La brigade des bérets noirs

LA BRIGADE DES BÉRETS NOIRS est l’un des quelques films de Terence Young qui font comprendre pourquoi il a été choisi pour réaliser le tout premier James Bond (DR. NO, 1962). Dès le premier plan où des tanks surgissent de l’arrière-plan, le cinéaste montre son grand intérêt pour l’espace : il est possible de comparer ce plan avec la sortie d’Ursula Andress de l’eau dans le James Bond, tant l’aspect hypnotisant est fort. Sauf qu’ici ce n’est pas de l’eau qui décolle, mais c’est la possession de la machine sur l’espace désert. Idée renforcée par les coups de canons, provoquant des explosions qui effacent l’esthétique, cache le paysage et balaye la terre. Il n’est pas anodin de voir une telle violence, une telle chorégraphie musclée du combat dans les premiers plans du film. En effet, Terence Young tient dès le début à exprimer le courage / la force / le héroïsme de ses personnages. Ou comment mieux décrire le caractère de personnages, lorsqu’il s’agit d’un film au contexte de guerre.

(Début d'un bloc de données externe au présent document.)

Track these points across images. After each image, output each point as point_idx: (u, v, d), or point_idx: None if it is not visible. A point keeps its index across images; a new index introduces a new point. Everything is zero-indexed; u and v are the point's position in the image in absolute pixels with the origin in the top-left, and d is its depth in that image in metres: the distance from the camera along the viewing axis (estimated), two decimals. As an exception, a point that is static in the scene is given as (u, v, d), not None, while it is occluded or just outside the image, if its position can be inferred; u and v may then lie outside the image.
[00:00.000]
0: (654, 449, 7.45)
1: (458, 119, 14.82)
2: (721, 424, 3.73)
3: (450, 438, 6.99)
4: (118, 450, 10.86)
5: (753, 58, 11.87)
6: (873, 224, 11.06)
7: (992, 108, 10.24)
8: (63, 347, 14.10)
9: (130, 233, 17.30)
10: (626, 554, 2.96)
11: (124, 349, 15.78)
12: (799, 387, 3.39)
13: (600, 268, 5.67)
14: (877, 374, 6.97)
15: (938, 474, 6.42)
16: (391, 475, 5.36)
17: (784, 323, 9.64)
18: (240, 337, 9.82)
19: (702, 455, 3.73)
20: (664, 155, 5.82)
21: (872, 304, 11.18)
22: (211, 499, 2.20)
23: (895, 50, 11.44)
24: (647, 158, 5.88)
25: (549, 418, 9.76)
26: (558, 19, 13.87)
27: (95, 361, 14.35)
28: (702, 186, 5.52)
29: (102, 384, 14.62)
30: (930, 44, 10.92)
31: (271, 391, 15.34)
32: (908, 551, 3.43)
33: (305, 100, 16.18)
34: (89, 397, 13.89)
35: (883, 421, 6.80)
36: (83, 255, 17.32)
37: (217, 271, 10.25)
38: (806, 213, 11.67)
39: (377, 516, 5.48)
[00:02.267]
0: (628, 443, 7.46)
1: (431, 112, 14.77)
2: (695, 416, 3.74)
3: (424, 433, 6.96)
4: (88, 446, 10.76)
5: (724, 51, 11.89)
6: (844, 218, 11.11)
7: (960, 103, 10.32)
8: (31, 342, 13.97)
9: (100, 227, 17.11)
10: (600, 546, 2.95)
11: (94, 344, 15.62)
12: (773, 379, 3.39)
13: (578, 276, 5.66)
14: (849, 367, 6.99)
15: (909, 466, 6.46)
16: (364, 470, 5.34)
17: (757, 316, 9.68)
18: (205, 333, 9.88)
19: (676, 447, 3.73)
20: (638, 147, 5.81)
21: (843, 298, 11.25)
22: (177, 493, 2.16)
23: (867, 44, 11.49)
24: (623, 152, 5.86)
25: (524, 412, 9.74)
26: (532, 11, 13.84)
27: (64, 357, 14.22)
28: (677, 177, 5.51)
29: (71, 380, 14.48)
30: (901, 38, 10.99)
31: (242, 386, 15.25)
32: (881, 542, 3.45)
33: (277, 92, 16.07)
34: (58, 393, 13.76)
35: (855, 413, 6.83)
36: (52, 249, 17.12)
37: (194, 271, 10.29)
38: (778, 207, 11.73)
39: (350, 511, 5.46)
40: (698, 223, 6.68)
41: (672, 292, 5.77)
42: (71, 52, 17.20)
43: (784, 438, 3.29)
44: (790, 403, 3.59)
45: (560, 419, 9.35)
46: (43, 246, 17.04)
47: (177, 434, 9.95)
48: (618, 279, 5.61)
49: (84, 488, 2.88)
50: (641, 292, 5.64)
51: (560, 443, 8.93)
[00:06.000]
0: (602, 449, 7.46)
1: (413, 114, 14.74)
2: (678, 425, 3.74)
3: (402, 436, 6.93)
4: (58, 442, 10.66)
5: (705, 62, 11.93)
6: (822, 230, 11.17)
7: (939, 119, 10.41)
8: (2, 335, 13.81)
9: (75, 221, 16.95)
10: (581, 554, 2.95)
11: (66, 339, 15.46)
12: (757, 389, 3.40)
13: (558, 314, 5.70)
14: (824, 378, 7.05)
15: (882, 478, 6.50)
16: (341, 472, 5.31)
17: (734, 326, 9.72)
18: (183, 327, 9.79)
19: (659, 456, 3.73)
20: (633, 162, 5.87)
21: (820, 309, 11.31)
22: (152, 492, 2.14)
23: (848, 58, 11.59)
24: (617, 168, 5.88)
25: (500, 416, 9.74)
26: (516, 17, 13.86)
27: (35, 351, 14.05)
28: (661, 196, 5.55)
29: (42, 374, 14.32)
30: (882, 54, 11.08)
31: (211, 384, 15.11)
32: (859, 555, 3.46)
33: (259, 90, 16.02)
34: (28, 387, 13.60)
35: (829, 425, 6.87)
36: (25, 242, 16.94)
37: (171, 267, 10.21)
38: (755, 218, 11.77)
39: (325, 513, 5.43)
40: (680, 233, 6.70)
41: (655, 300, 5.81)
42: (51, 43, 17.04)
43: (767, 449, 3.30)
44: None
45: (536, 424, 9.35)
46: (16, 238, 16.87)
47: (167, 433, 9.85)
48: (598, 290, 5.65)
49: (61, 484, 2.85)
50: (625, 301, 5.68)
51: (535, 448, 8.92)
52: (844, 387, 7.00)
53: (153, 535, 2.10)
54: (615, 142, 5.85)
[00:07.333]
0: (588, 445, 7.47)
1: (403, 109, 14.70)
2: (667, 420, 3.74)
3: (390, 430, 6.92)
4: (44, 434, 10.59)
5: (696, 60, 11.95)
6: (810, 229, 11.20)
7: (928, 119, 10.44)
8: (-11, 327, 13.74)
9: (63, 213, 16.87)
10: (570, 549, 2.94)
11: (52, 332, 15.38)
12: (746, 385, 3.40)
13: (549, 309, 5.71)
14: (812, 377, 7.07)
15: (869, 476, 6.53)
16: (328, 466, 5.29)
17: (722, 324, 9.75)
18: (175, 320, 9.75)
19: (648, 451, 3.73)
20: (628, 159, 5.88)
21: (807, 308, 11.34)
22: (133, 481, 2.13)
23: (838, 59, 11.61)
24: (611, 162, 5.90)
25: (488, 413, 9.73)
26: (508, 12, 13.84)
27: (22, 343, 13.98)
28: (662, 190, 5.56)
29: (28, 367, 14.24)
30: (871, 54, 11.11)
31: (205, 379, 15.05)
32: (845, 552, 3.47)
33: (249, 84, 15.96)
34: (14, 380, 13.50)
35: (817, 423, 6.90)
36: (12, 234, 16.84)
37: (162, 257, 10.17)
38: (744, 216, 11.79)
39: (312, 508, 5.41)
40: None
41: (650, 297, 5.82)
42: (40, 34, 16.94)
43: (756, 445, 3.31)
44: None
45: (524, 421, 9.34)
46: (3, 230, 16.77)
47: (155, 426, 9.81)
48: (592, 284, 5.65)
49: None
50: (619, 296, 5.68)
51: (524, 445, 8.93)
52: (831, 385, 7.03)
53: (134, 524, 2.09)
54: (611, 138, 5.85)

Les protagonistes de LA BRIGADE DES BÉRETS NOIRS ne sont peut-être pas assez développés individuellement, mais leur collectif fonctionne aussi bien que dans LES CANONS DE NAVARONE (Jack Lee Thompson, 1961). L’important n’est pas d’approfondir leur histoire personnelle, mais que le commando soit le bélier qui ouvre chaque porte / obstacle. Démonstration faite dans la première demi-heure du film, puisque la fuite individuelle conduit à se faire piéger, jusqu’à l’emprisonnement dans un camp. Cet espace cloisonné et isolé (puisque l’arrière-plan est désormais imperceptible) est le moyen de créer une prospection parmi les prisonniers. Par de nombreux plans rapprochés, Terence Young sélectionne ses personnages afin de composer le commando. C’est donc par des mouvements de caméra et des champs/contre-champs, reliant des personnages à des autres, que le commando se crée.

Une fois évadés, puisque le film se repose sur une chasse à l’homme, le commando part dans un semblant d’aventure. Avec des espaces grands ouverts, Terence Young explore le film d’aventures grâce aux espaces. Il s’agit donc moins d’un récit de guerre, qu’une exploration de paysages. Exactement comme dans LAWRENCE D’ARABIE de David Lean (1962), où le désert et le soleil sont des personnages principaux, presque matérialisés, Terence Young crée un jeu de l’espace. Le travail s’effectue constamment autour de l’avancée, en plans larges ou moyens, d’une extrémité à l’autre du plan ou vers l’arrière-plan, pour signifier que la guerre est d’abord une aventure spatiale. Comme si, grâce au montage, il est question de balayer les plans précédents pour s’immiscer dans l’inconnu afin d’y survivre.

Mais plus important encore, ce balayage est la métaphore de la chasse. Le hors-champ spatial, l’inconnu, le cloisonnement sont les véritables ennemis des protagonistes, car ce sont dans ces lieux que se situent les personnages rivaux. Chaque camp, chaque maison / bâtiment, chaque dune, chaque mur de pierres, … représentent le danger ; tandis que les plans larges sur les paysages (avec des mouvements de caméra plus lents, moins brutaux) représentent l’espoir et la progression. Cependant, le cinéaste n’a pas oublié la gestion temporelle de l’aventure. Lorsque le temps est abstrait, les mouvements (que ce soit de caméra ou des comédiens) profitent au commando. Mais lorsque le temps est une donnée concrète, exprimée par un assoupissement / un ennemi qui sonne à la porte avec insistance / des ennemis qui montent progressivement les escaliers / etc, celui-ci semble s’arrêter pour le commando. Comme si, avec la valeur temporelle, la mise en scène et le montage écrasent ou étirent l’espace. A travers cette grande définition de l’espace, Terence Young exprime un langage de l’aventure.

LA BRIGADE DES BÉRETS NOIRS de Terence Young.
Avec Victor Mature, Leo Genn, Bonar Colleano, Anthony Newley, Alfred Burke, Richard Marner, Martin Boddey, Percy Herbert, Kenneth Cope, Sean Kelly, David Lodge.